Instructions for the task
Return each line in the items below that contains the word "values".

-- -- --

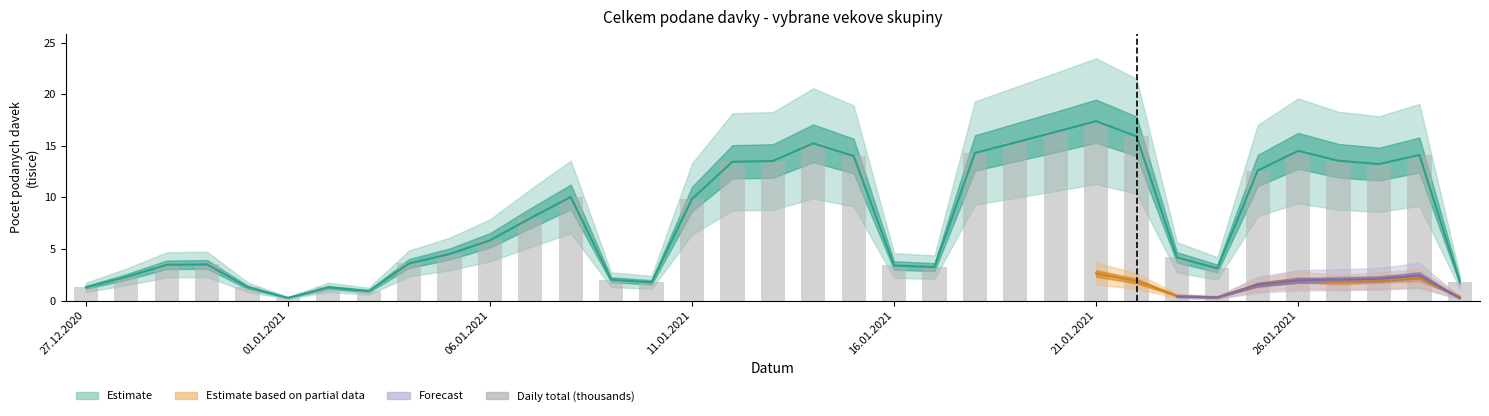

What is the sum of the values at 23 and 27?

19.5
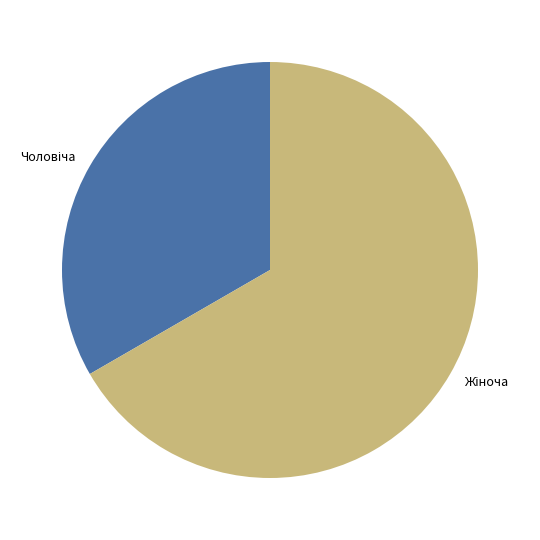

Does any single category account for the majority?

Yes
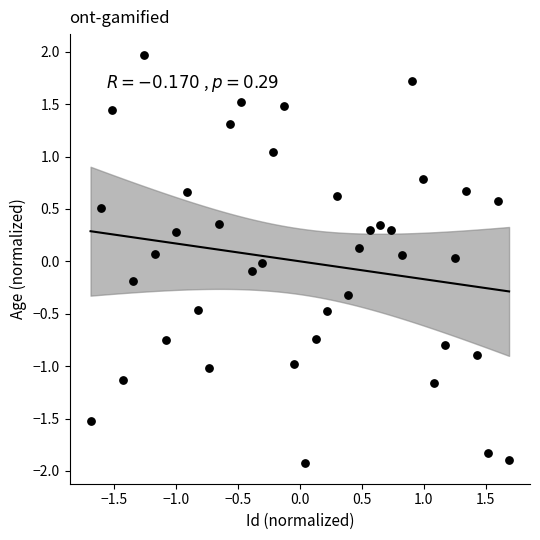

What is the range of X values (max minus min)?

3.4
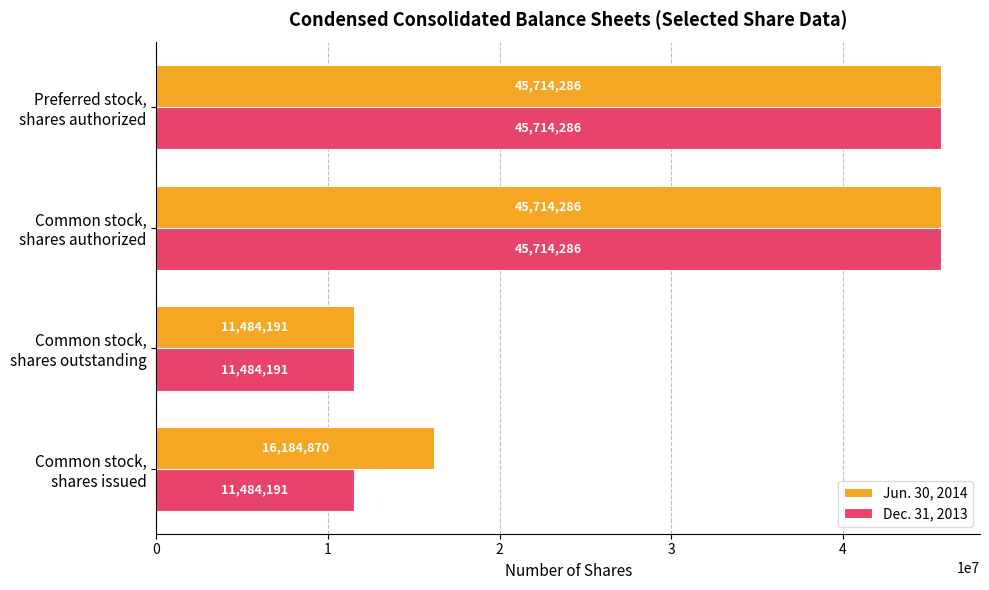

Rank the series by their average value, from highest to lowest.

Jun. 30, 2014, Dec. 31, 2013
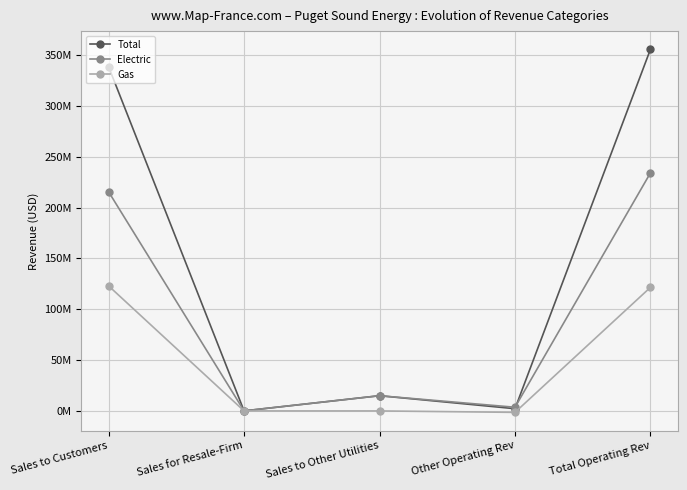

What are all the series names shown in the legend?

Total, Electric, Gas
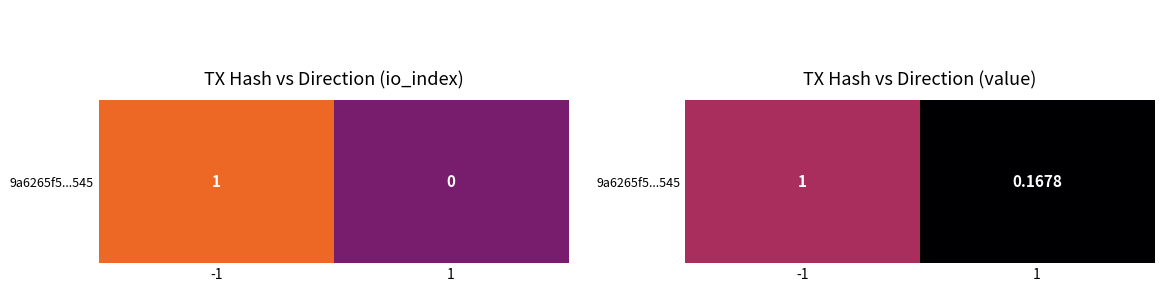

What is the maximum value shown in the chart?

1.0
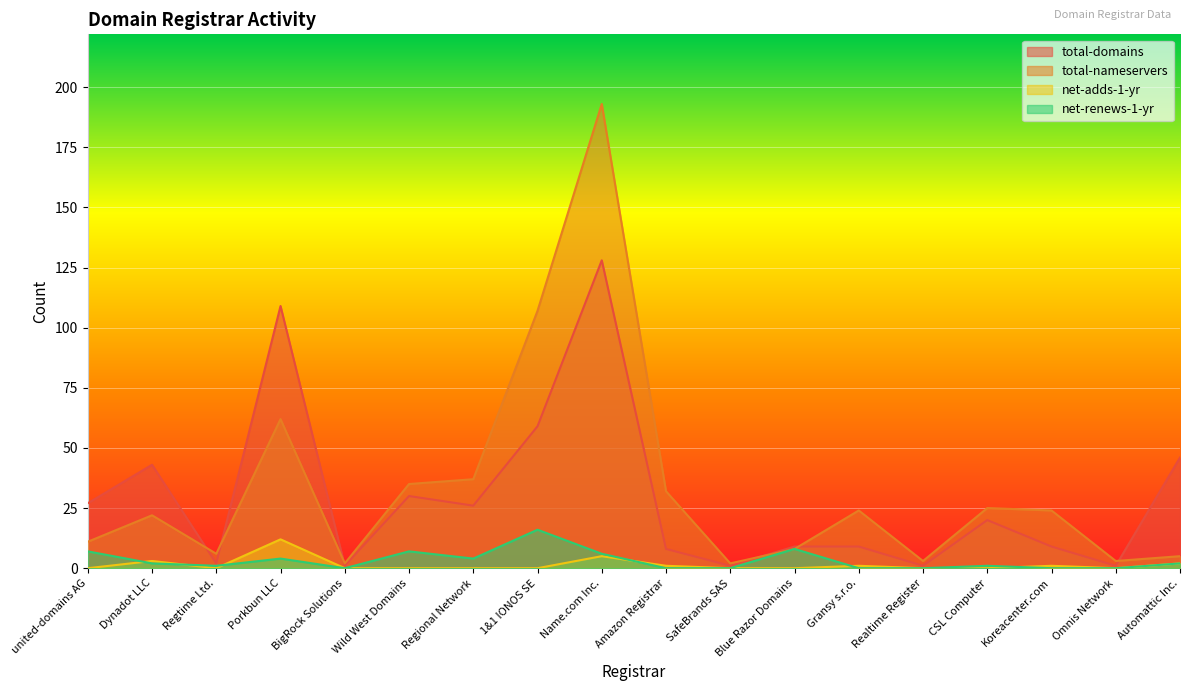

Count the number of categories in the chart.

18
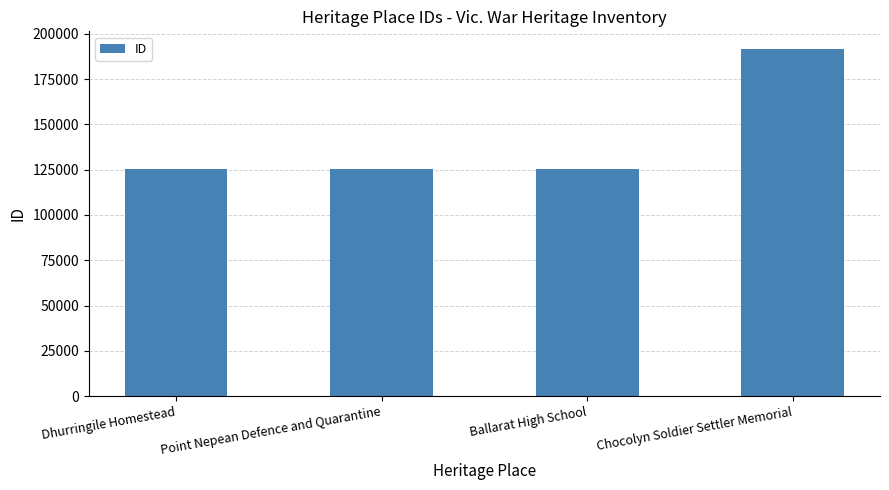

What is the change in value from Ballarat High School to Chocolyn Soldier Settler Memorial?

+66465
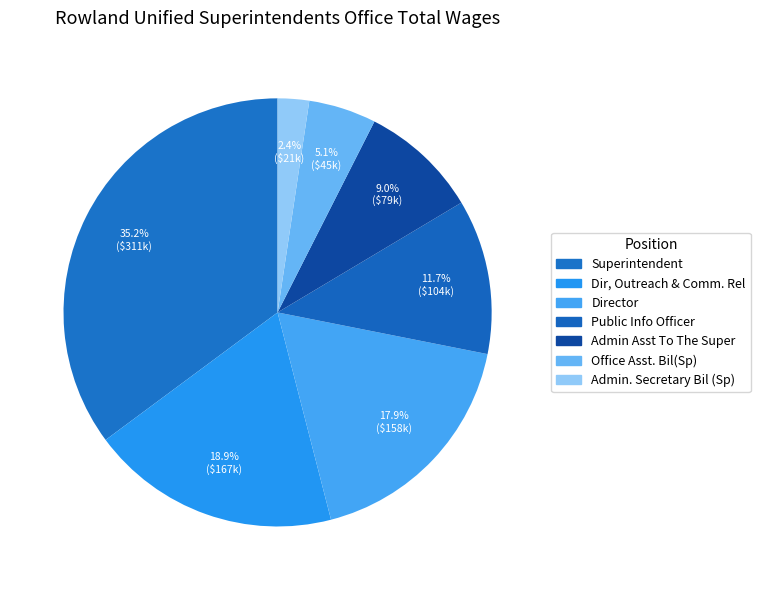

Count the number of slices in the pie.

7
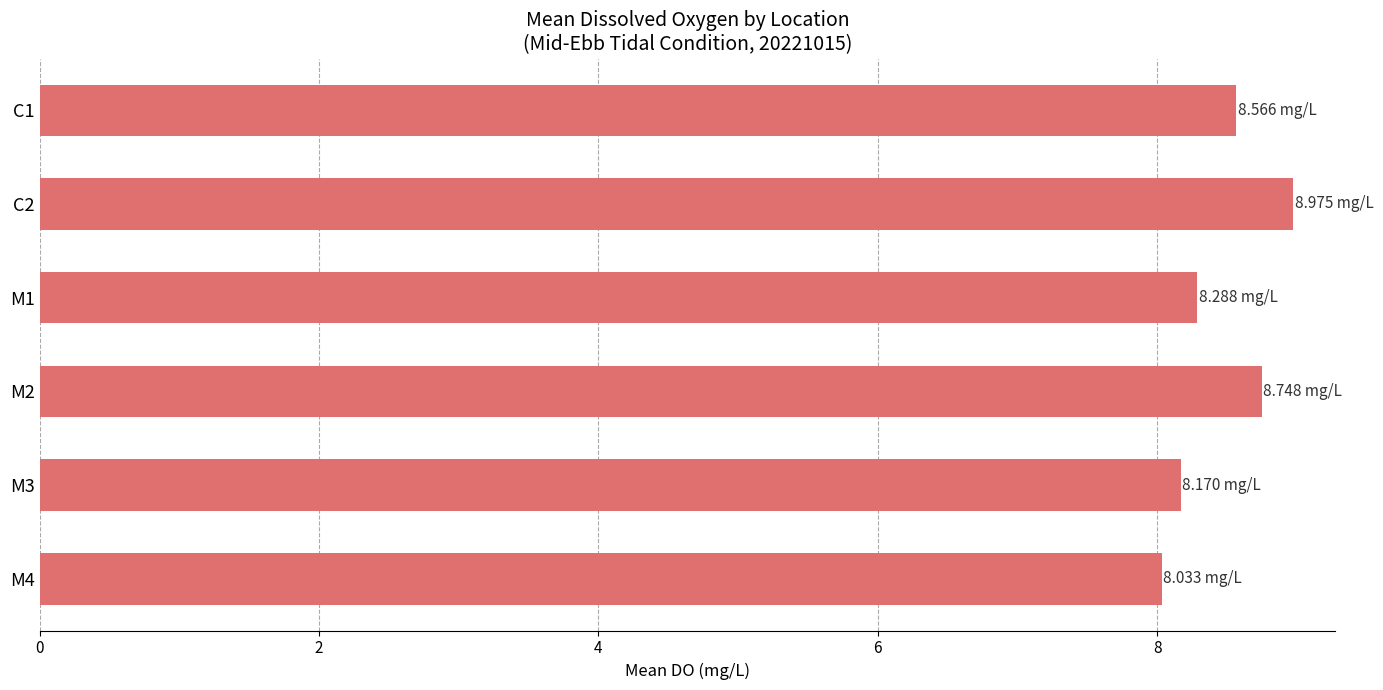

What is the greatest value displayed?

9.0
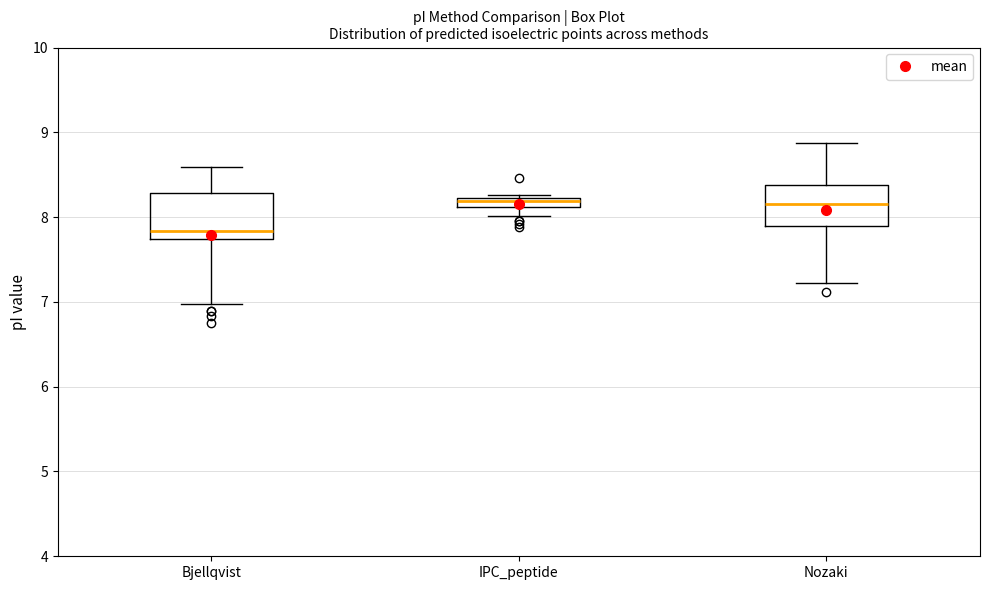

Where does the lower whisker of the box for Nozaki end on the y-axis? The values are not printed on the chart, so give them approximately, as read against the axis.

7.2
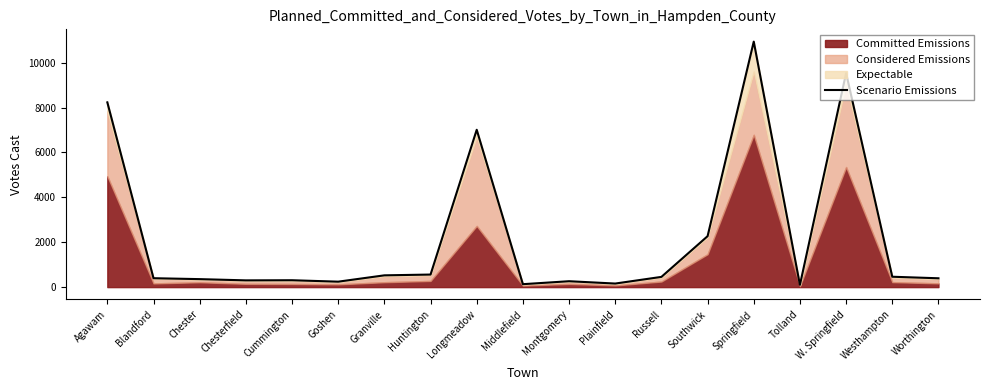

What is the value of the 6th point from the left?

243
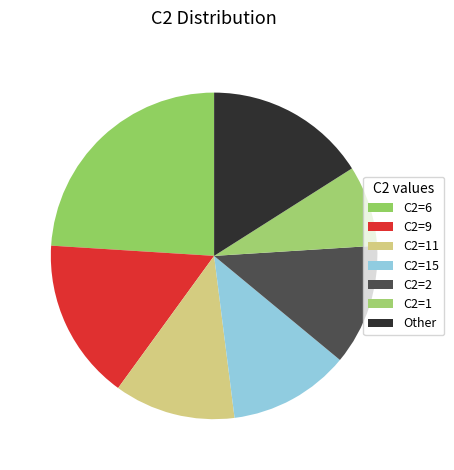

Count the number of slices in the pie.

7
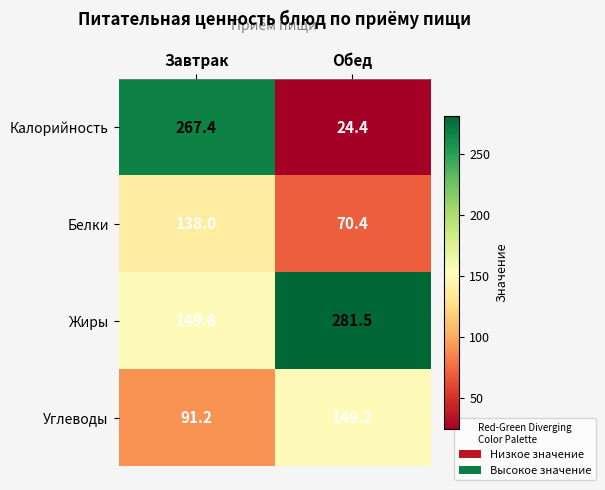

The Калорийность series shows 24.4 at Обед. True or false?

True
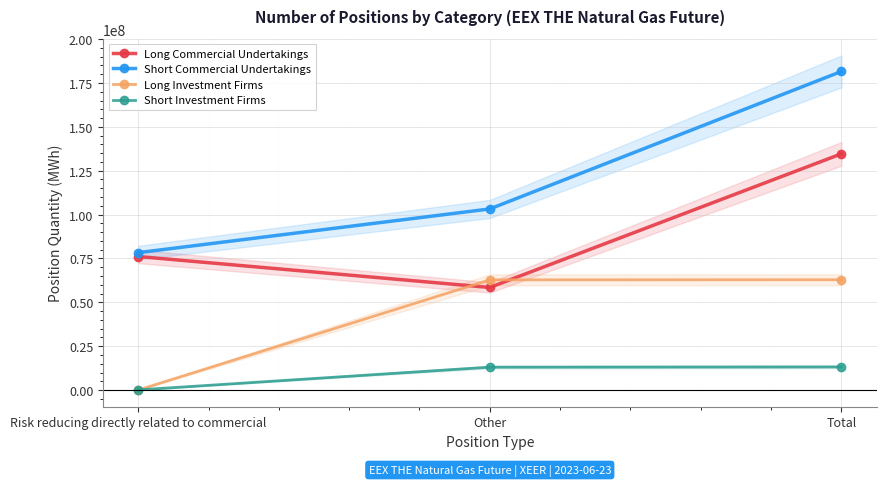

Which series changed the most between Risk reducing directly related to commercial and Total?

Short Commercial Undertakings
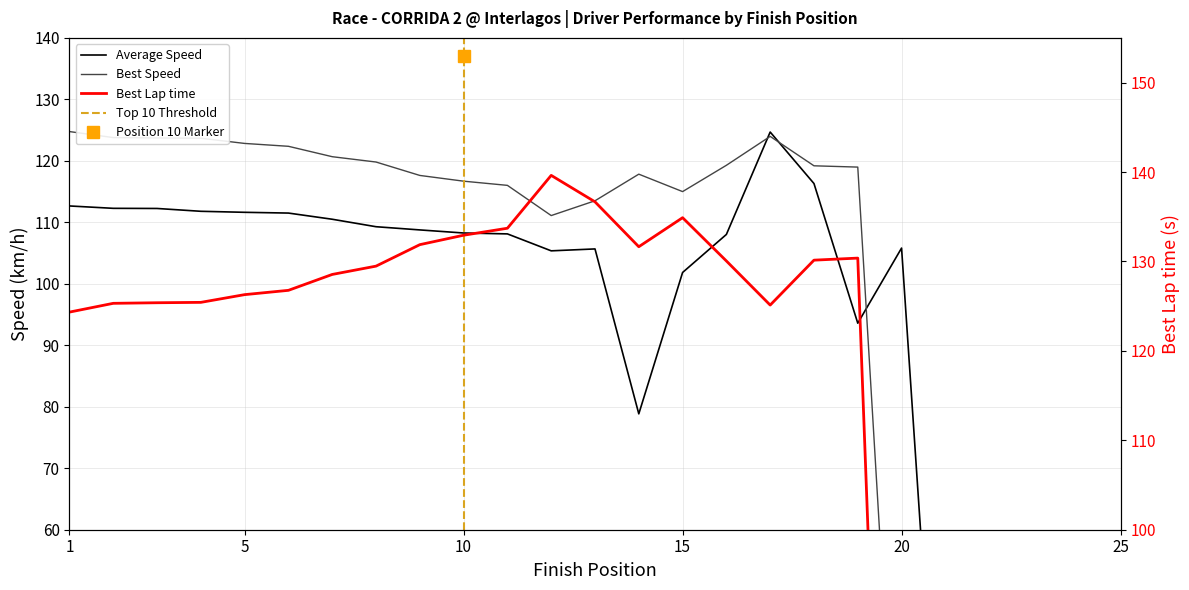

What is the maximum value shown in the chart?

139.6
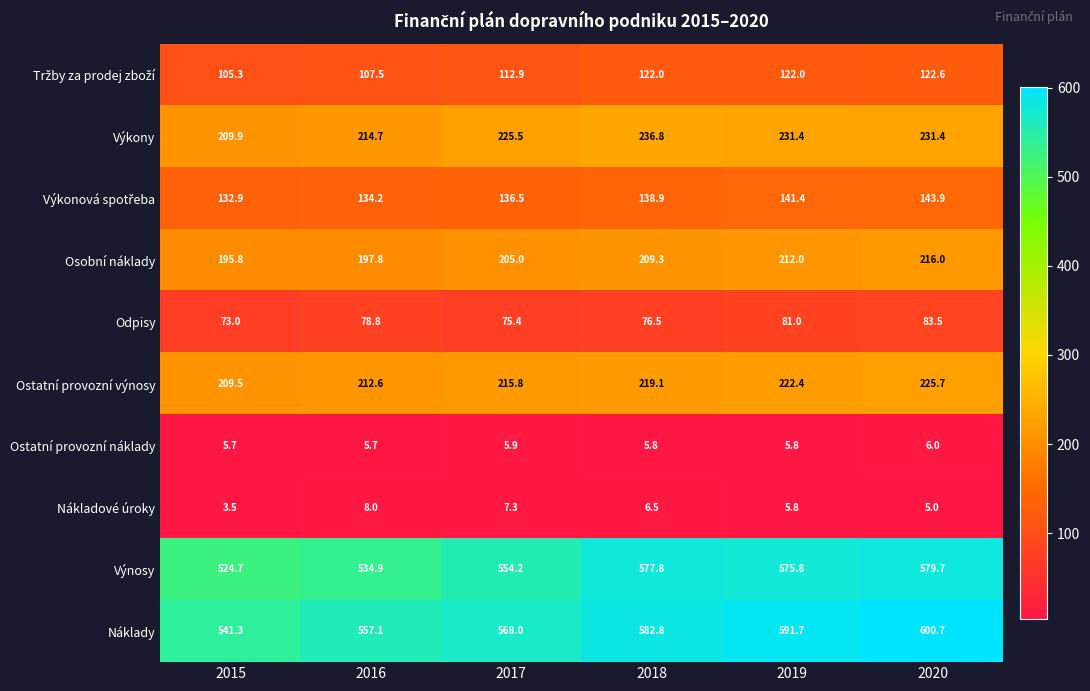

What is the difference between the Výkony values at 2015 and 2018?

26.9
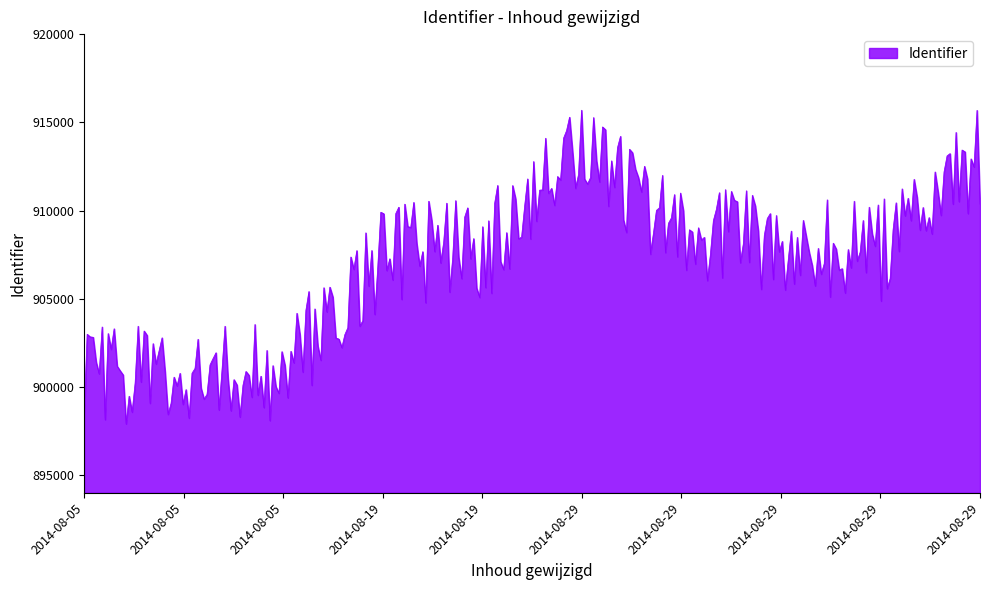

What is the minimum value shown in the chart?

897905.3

-- -- --

Answer for the task
What is the sum of the values at 23 and 27?
What is the range of X values (max minus min)?
Where does the lower whisker of the box for Nozaki end on the y-axis? The values are not printed on the chart, so give them approximately, as read against the axis.
What is the difference between the Výkony values at 2015 and 2018?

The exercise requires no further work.